A hundred and four acres were got in by us that week and we slapped ourselves on the back. The date was 19th April. From that we made use of the larger tractor lent to us to grub a few old apple trees out, a real snatch and yank job. That done, the machine was parked in an old lean-to shed and left.
Summer came and around July, Mr Griffin paid us a visit. We were all having tea at the time he crashed in the back door in a real state. His grandchildren were coming down and his wife had got him to clear out his old car and under one of the seats, he had found five devices that only went with something that he remembered he had left in the small padlocked toolbox mounted on his old Fordson Major and had we opened the box at all? We explained that as it had a padlock on it, we had not. “Good”, he said. “Where is the tractor now as he had to get something from that box.” He was in such a state that I said I would take him.
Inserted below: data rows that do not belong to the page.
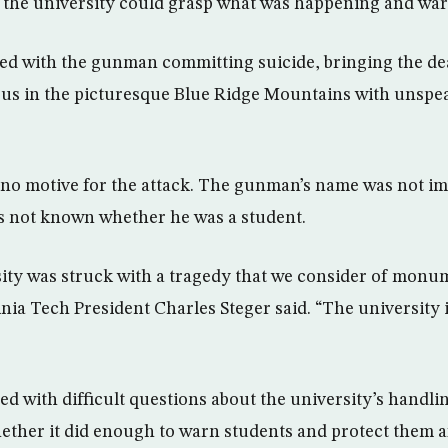
 the university could grasp what was happening and war
d with the gunman committing suicide, bringing the deat
us in the picturesque Blue Ridge Mountains with unspea
 no motive for the attack. The gunman’s name was not i
as not known whether he was a student.
ity was struck with a tragedy that we consider of monu
inia Tech President Charles Steger said. “The university
ed with difficult questions about the university’s handli
her it did enough to warn students and protect them aft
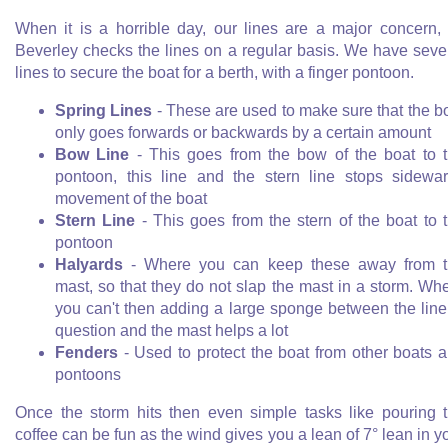
When it is a horrible day, our lines are a major concern,
Beverley checks the lines on a regular basis. We have seve
lines to secure the boat for a berth, with a finger pontoon.
Spring Lines
- These are used to make sure that the b
only goes forwards or backwards by a certain amount
Bow Line
- This goes from the bow of the boat to 
pontoon, this line and the stern line stops sidewa
movement of the boat
Stern Line
- This goes from the stern of the boat to 
pontoon
Halyards
- Where you can keep these away from t
mast, so that they do not slap the mast in a storm. Wh
you can't then adding a large sponge between the line
question and the mast helps a lot
Fenders
- Used to protect the boat from other boats 
pontoons
Once the storm hits then even simple tasks like pouring 
coffee can be fun as the wind gives you a lean of 7° lean in y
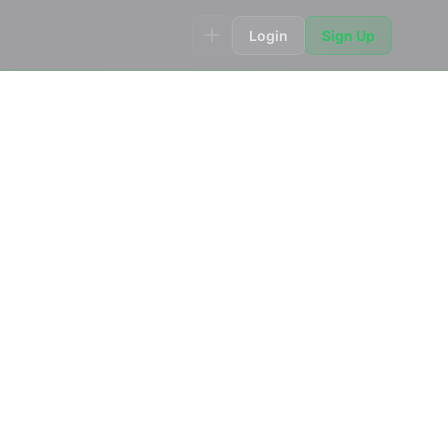
Login
Sign Up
We left and drove to our farm and started to walk down through the orchard towards the shed when he said I had better stay where I was. The mystery deepened as to his urgent mission. So I did as he said and he vanished to the shed, only to appear three minutes later and call me over. “That”, he stated, “was a close call”, and held his hand out to show me five sticks of gelignite wrapped in paper. He had left the tool box open to air up a bit. “Now where can we put these safe until tomorrow, when I will dispose of them properly?” He laid them in some rushes beside the dried up pond to get rid of later and on the way home in the car explained that earlier while cleaning the car out, he had found five detonators and only then remembered they went with the five sticks and where he had left them from a job in the winter. The panic was that any sudden jar in the state they were now in could have detonated them, especially as the box was full of iron spanners. He categorically said that we were lucky as any bump would have been “BANG!”
I never told him of the tree grubbing and speed that poor old tractor travelled across ploughed ground. I reckoned the stuff must have been useless. A real dud lot!.